Written by Stanley Greenberg Friday, 17 December 2010 00:00
Fresh from a “shellacking” (his own words), the United States and its President moved into a congressional Lame Duck situation. This is not good for either party.
Many of the congressman and senators will be gone as we start the new political year. Yet according to our Constitution, they are still active in the legislative process. Each party is trying to fulfill its standard position. It is a matter of living up to stereotypes that are centuries old. It is almost a heritage of the past.
The Symbolic Posture:
Republicans are the greedy, rich fat cats of our society, and are rolling in money. They light their big cigars with $100 bills. They have only disdain for destitute, poverty-stricken, working class American poor.
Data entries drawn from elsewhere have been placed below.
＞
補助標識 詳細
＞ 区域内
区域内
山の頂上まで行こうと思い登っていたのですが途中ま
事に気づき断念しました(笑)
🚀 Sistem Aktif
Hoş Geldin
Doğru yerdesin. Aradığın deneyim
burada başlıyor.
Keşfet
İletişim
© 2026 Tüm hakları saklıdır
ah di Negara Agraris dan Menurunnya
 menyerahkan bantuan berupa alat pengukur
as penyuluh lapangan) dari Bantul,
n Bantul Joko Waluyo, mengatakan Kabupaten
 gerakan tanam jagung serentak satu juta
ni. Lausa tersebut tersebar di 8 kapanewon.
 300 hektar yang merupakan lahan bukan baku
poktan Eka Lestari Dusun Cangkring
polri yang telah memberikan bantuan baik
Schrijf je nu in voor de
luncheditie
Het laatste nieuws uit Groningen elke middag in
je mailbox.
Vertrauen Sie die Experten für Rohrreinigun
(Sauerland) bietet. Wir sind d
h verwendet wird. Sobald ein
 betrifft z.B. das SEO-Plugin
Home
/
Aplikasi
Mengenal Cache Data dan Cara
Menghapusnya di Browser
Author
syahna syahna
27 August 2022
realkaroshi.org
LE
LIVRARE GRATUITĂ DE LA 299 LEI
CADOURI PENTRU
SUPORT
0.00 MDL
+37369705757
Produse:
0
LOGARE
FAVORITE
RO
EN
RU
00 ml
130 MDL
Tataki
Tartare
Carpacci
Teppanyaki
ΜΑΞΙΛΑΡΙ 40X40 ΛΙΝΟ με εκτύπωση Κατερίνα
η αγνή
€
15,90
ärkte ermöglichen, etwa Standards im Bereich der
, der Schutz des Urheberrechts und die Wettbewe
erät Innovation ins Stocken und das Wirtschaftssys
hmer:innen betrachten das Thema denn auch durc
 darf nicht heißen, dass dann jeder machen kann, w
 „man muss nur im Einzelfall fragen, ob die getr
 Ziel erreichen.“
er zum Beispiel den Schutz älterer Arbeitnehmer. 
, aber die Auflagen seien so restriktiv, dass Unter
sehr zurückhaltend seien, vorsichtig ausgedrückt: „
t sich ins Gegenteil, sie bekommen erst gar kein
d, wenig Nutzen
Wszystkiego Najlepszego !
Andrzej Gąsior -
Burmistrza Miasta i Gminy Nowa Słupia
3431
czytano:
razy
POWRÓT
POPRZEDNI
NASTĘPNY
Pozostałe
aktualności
On the other hand we have the big-hearted, kind union folks that populate the Democratic Party. The sweatshops of the early 1900s are long gone, but the strength of the union goes on and on, even though many former duties are no longer necessary. Part of their power is that they are a large voting bloc, which makes the politicians salivate.
A European businessman once said, “The capitalists and the union leaders both drive large, fancy cars and have a huge say in America, and it’s hard to distinguish one from the other.” Neither the unions nor the fat cats have any claims to the moral high ground.
Growing up in the 1950s in the Bronx, we never saw a Republican. The Democrats ran everything. Upon moving to Long Island, I saw the other side of the coin. Republicans controlled both Nassau and Suffolk counties.
As I look now upon the two parties, it has become a matter of Tweedledee and Tweedledum. Both promise to cut taxes and deliver safe streets and excellent schools. Promises! Promises!
In the old khaki voting booths, you were in a private world when you cast your ballot. Today, we have to blacken little ovals in an open-air cupboard. Basically nothing has changed.
The hullabaloo around election time is satisfying, and it energizes the voting public. After the election is history and the votes are counted, there is very little change in the life and fortunes of the electorate.
Thank heaven Presidential Elections are four years apart.